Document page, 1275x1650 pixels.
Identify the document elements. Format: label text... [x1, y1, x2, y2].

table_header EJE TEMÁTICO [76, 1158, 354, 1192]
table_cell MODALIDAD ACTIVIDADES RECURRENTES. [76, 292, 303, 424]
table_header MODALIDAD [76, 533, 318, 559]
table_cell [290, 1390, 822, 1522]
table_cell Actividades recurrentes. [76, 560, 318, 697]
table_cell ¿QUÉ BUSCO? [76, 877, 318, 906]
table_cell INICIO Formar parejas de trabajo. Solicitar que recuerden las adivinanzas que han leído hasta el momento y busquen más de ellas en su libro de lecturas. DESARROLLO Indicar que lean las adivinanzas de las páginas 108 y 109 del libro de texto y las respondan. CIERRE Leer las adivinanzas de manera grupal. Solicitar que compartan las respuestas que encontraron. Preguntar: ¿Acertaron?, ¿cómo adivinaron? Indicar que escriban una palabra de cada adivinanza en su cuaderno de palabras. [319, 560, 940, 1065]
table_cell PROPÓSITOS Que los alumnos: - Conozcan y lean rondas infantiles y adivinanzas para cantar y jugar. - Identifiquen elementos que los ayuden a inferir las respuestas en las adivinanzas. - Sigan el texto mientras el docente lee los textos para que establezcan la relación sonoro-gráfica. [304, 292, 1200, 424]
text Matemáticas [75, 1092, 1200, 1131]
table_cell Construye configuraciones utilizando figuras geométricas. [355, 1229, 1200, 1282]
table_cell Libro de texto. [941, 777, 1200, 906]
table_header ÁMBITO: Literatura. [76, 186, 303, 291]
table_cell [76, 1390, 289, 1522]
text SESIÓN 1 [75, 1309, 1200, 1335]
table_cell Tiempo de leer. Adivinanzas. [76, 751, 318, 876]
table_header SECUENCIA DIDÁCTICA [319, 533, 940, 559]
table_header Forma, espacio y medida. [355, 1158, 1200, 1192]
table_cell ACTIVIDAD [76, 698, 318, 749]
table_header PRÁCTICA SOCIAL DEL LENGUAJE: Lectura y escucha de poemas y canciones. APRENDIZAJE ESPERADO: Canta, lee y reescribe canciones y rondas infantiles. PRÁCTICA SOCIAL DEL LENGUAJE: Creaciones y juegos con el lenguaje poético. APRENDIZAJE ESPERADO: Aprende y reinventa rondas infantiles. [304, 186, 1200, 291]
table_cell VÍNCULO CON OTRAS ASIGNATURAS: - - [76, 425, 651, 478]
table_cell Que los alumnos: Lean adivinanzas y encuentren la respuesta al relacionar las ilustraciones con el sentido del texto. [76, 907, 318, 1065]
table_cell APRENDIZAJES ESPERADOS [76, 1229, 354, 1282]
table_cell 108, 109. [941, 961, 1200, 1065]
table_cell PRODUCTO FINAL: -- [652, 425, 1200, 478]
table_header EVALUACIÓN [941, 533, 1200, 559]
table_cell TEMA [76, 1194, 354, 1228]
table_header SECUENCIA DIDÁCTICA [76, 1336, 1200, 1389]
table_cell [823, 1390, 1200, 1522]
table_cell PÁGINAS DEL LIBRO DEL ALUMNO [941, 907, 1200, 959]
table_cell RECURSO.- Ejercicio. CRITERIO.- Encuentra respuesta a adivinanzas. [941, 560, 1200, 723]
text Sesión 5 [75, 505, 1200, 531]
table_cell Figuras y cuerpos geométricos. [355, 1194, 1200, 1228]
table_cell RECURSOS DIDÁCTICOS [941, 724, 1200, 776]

- _What you have to do_:
Look over the listing above and copy each line that contains "MODALIDAD".

- _Exercise output_:
table_cell MODALIDAD ACTIVIDADES RECURRENTES. [76, 292, 303, 424]
table_header MODALIDAD [76, 533, 318, 559]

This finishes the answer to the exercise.